__What is being asked__
Take each line of the data that contains the string "linejoin" and copy it.

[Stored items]
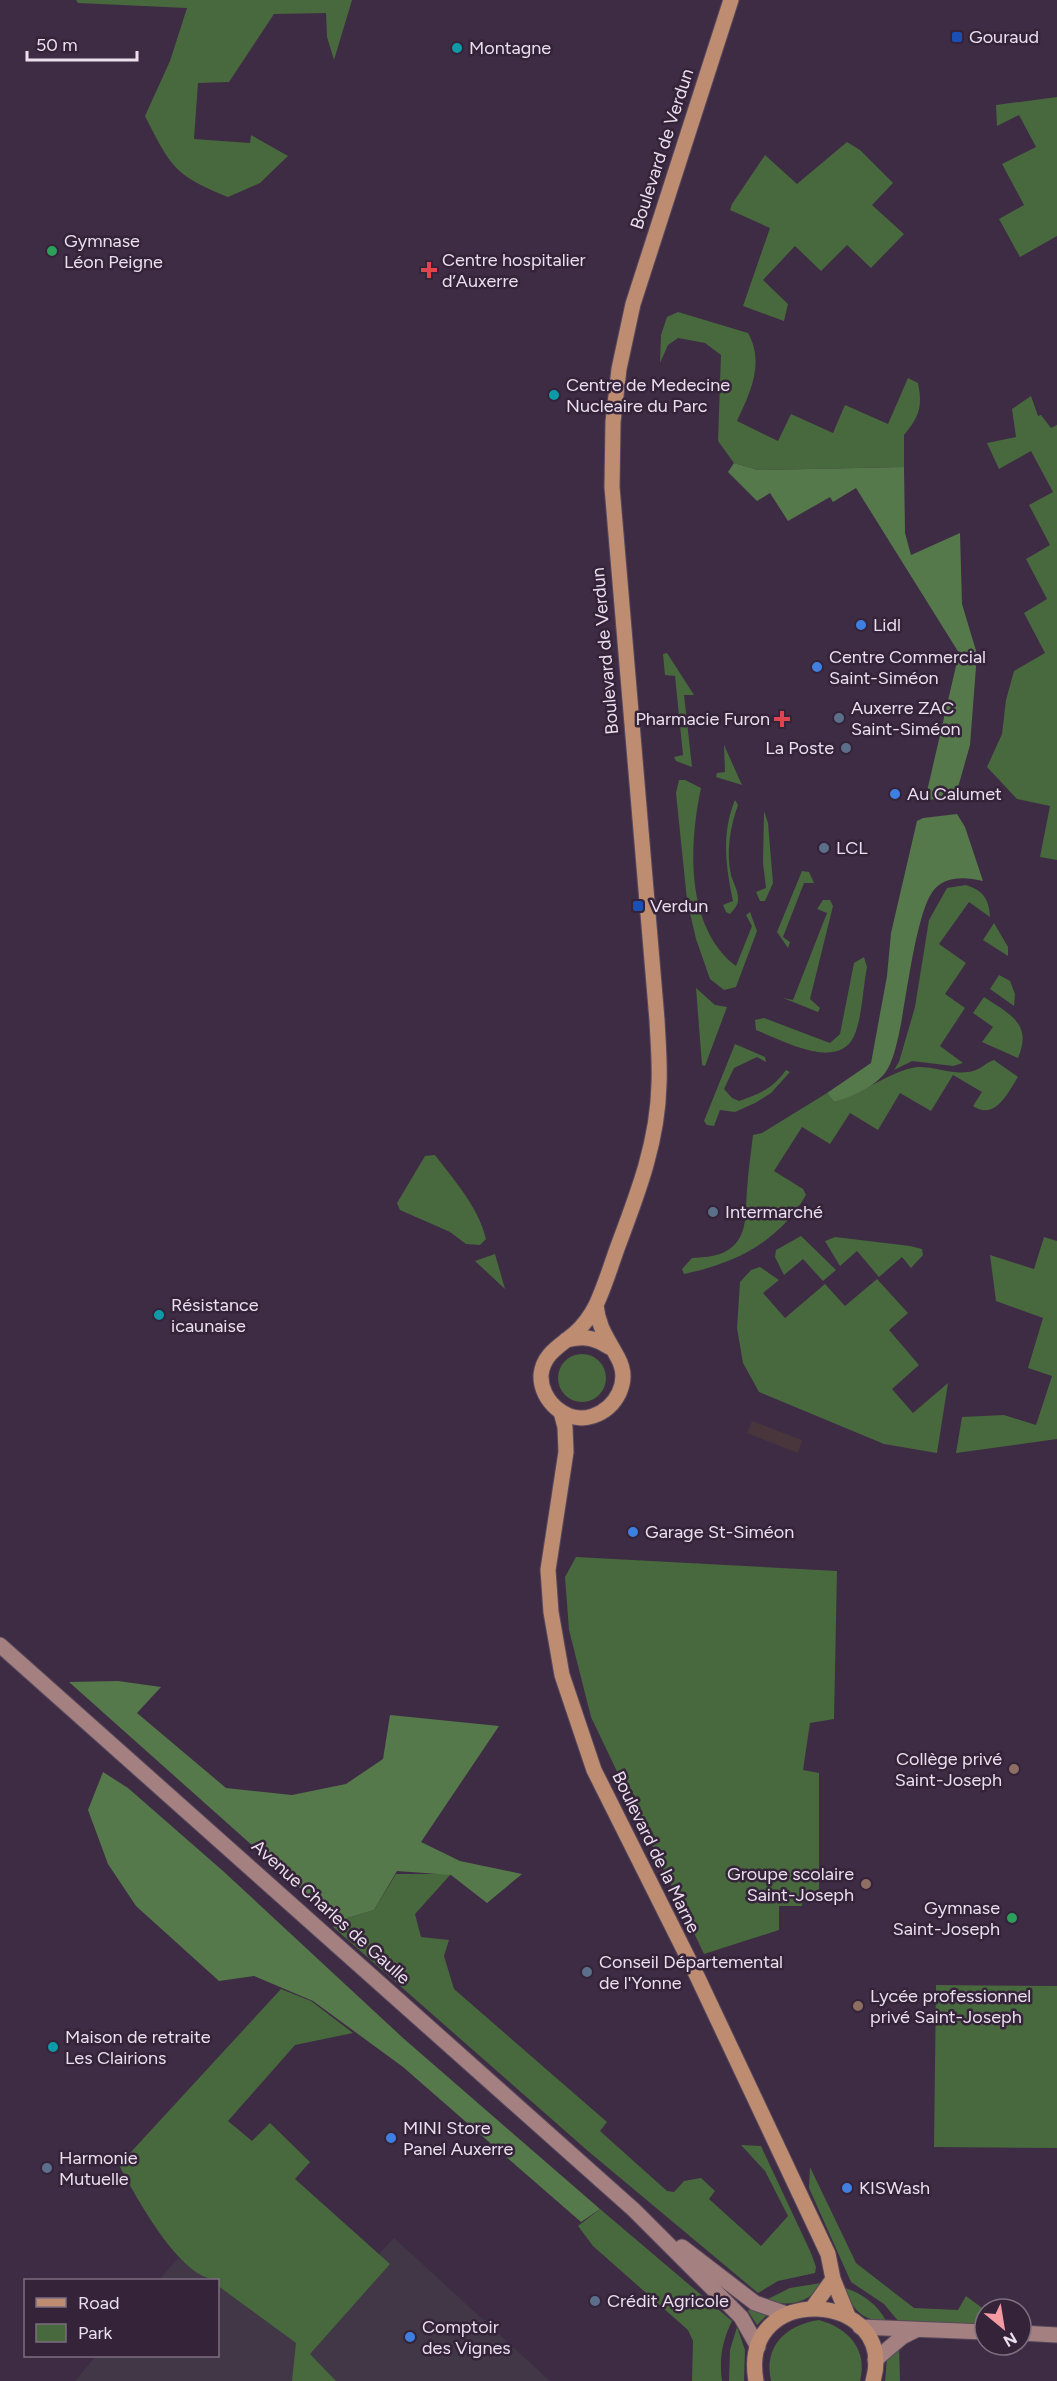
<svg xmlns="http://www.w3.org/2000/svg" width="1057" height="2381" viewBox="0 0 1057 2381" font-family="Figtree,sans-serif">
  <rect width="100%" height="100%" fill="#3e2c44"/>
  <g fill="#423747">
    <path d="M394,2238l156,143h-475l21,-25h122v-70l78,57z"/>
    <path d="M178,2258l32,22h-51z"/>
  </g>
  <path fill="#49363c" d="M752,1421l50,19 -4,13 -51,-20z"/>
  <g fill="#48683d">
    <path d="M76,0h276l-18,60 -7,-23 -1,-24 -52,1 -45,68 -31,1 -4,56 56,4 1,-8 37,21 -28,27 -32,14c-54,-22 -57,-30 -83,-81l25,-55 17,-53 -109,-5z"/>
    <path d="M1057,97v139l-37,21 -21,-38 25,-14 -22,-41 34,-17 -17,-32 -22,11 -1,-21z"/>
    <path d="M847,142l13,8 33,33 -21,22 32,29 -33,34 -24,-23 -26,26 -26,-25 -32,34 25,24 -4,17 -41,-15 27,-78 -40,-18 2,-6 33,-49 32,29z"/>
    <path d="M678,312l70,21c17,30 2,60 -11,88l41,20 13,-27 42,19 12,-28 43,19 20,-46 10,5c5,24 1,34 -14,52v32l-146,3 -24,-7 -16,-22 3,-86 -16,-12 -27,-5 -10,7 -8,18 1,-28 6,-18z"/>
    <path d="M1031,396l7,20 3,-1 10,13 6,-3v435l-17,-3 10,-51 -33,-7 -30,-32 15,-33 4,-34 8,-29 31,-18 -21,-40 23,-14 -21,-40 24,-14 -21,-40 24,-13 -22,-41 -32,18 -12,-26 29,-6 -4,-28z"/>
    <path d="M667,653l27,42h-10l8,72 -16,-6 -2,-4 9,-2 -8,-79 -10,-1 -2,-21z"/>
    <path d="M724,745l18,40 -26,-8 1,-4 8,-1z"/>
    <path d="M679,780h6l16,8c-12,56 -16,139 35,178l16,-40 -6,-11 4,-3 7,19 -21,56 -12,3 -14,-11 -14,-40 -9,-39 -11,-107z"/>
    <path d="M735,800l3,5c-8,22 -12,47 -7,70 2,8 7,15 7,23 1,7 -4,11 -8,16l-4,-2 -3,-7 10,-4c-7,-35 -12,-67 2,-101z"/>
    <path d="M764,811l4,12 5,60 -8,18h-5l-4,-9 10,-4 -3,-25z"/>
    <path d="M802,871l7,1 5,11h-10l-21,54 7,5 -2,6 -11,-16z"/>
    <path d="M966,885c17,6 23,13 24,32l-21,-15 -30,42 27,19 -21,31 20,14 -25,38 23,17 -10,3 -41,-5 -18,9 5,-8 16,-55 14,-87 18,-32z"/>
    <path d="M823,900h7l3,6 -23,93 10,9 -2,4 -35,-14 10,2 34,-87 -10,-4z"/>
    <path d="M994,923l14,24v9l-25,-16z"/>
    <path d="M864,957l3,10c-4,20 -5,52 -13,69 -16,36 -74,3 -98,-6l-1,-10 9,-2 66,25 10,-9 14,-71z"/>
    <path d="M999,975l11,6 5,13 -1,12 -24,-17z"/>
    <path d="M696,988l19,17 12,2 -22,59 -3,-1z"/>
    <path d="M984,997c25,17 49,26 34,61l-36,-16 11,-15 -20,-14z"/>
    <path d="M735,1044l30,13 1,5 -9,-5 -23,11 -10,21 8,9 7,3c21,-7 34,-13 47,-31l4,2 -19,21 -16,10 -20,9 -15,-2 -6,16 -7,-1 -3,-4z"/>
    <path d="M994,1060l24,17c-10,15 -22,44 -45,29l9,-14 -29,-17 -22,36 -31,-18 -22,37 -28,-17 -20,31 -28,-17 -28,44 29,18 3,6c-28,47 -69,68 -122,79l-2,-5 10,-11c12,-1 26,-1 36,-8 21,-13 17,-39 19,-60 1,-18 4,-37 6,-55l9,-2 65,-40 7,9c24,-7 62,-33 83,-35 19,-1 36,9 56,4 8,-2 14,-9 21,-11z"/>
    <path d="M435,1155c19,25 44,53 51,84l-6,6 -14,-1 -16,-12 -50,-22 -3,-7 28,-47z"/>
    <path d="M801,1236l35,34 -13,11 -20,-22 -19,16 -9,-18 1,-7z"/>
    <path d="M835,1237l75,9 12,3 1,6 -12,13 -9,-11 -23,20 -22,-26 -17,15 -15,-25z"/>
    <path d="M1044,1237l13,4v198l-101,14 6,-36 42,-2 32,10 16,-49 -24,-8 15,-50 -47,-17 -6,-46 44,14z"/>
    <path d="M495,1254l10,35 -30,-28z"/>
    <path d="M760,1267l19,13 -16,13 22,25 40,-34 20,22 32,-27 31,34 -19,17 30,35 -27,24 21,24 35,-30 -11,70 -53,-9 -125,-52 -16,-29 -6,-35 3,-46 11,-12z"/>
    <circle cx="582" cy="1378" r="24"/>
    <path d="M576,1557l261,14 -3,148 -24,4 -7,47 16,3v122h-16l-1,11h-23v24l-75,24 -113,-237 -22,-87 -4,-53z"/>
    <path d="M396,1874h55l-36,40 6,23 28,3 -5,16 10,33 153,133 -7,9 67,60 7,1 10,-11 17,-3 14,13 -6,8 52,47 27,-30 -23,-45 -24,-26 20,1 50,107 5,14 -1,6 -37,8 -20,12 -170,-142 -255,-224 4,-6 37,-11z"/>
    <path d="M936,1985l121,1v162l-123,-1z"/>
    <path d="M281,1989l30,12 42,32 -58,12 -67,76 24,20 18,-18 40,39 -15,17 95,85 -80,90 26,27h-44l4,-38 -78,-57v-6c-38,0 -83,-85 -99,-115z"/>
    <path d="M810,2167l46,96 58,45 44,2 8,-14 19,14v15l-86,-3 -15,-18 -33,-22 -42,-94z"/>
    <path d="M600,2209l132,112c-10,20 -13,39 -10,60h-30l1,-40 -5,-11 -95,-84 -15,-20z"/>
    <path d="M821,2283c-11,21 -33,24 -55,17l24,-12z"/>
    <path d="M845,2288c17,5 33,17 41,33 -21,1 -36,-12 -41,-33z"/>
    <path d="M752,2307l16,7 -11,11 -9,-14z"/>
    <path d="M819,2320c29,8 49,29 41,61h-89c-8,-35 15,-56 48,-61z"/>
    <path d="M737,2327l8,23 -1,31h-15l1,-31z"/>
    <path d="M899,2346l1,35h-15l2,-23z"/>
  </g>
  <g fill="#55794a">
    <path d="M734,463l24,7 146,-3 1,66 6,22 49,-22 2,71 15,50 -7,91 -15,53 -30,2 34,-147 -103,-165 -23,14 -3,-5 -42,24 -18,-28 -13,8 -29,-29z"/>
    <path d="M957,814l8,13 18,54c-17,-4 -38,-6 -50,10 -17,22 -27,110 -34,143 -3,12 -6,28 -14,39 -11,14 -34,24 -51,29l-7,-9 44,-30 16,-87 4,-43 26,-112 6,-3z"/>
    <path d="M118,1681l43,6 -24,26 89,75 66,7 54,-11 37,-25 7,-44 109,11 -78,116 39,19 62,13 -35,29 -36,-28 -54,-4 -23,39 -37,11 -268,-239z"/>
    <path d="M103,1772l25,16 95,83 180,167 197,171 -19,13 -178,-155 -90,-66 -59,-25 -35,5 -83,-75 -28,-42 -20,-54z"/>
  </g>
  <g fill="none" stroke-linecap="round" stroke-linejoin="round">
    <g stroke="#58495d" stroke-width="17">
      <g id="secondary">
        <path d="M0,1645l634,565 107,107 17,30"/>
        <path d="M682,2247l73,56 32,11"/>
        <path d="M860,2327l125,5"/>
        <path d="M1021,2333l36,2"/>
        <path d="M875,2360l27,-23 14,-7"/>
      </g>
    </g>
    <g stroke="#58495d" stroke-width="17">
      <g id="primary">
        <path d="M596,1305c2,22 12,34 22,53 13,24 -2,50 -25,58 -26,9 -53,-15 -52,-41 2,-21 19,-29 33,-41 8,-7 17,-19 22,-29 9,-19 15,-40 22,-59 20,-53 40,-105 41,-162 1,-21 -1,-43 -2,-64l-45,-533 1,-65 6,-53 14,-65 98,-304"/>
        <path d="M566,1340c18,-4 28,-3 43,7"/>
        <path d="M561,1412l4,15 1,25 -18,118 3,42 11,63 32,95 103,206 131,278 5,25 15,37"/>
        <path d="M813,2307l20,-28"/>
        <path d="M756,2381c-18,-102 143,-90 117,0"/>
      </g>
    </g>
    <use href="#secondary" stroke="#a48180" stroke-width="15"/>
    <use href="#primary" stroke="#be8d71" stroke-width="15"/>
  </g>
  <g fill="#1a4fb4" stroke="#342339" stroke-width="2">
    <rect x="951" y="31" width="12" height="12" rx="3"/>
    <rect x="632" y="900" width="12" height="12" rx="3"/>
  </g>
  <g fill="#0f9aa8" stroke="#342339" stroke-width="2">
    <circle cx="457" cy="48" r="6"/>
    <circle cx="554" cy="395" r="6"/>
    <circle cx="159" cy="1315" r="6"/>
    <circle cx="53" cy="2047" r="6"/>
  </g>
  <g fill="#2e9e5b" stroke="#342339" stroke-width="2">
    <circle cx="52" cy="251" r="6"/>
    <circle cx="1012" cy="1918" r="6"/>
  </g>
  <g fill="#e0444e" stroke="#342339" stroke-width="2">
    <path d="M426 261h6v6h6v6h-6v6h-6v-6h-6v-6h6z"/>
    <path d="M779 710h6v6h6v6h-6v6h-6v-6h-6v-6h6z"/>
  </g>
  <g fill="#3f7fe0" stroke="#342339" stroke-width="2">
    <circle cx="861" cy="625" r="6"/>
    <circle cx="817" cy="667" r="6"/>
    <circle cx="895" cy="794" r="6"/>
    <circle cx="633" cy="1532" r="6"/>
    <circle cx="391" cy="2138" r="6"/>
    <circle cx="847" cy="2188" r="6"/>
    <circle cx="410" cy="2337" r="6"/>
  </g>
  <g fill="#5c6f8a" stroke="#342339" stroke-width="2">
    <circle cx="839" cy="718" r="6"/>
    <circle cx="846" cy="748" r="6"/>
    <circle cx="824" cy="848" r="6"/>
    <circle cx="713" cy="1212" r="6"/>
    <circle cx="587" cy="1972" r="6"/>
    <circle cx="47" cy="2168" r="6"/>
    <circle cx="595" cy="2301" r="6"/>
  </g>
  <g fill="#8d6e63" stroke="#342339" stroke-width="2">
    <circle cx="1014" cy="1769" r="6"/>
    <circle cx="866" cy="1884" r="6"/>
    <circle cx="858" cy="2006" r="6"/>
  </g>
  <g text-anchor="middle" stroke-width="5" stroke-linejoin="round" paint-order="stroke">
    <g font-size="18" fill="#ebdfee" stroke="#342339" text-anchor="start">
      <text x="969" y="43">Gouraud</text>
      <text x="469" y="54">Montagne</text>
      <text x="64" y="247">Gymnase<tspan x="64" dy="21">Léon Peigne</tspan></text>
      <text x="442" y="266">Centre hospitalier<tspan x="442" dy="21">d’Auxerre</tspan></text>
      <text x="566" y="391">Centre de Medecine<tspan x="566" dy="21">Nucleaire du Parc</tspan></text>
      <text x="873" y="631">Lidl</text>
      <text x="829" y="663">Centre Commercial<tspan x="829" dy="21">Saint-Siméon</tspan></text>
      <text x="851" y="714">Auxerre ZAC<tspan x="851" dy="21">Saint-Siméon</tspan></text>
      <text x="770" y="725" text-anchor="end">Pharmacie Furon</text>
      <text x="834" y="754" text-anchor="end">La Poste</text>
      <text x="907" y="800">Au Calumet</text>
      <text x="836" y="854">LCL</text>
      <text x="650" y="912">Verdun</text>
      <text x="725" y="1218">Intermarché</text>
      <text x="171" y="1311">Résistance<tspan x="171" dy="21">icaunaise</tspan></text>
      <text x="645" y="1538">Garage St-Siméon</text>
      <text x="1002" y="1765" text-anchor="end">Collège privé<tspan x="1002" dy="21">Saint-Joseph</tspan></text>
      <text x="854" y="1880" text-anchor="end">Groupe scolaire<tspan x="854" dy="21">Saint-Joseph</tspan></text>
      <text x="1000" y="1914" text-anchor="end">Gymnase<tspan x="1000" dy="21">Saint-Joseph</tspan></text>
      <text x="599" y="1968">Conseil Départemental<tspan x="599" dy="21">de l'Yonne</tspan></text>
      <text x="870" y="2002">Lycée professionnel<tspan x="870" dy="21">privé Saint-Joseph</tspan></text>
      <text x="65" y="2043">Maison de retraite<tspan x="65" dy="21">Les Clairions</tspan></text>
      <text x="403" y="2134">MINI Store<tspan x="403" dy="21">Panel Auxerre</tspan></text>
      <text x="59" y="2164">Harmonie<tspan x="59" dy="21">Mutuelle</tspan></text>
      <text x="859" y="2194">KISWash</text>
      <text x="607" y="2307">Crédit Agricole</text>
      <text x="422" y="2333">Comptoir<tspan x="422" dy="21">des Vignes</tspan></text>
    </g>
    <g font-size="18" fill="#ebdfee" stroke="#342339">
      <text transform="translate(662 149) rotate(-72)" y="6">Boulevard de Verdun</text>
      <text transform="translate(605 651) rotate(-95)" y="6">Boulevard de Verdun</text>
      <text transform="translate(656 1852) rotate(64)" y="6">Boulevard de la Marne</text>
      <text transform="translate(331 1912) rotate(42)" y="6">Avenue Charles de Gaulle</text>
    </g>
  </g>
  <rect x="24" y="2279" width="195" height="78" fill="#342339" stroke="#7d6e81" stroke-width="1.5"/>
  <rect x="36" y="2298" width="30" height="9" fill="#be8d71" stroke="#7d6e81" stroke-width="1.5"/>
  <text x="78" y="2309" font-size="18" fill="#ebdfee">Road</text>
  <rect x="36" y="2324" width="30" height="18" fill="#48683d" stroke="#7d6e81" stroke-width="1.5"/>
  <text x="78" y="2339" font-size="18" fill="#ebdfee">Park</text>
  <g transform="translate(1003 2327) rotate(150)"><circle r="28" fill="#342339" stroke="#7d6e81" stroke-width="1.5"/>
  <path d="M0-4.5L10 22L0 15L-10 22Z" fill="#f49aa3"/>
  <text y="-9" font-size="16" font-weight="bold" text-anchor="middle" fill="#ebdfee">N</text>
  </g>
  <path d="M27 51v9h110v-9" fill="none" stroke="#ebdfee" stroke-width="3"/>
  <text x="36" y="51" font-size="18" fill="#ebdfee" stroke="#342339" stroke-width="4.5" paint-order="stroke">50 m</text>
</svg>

__Task output__
  <g fill="none" stroke-linecap="round" stroke-linejoin="round">
  <g text-anchor="middle" stroke-width="5" stroke-linejoin="round" paint-order="stroke">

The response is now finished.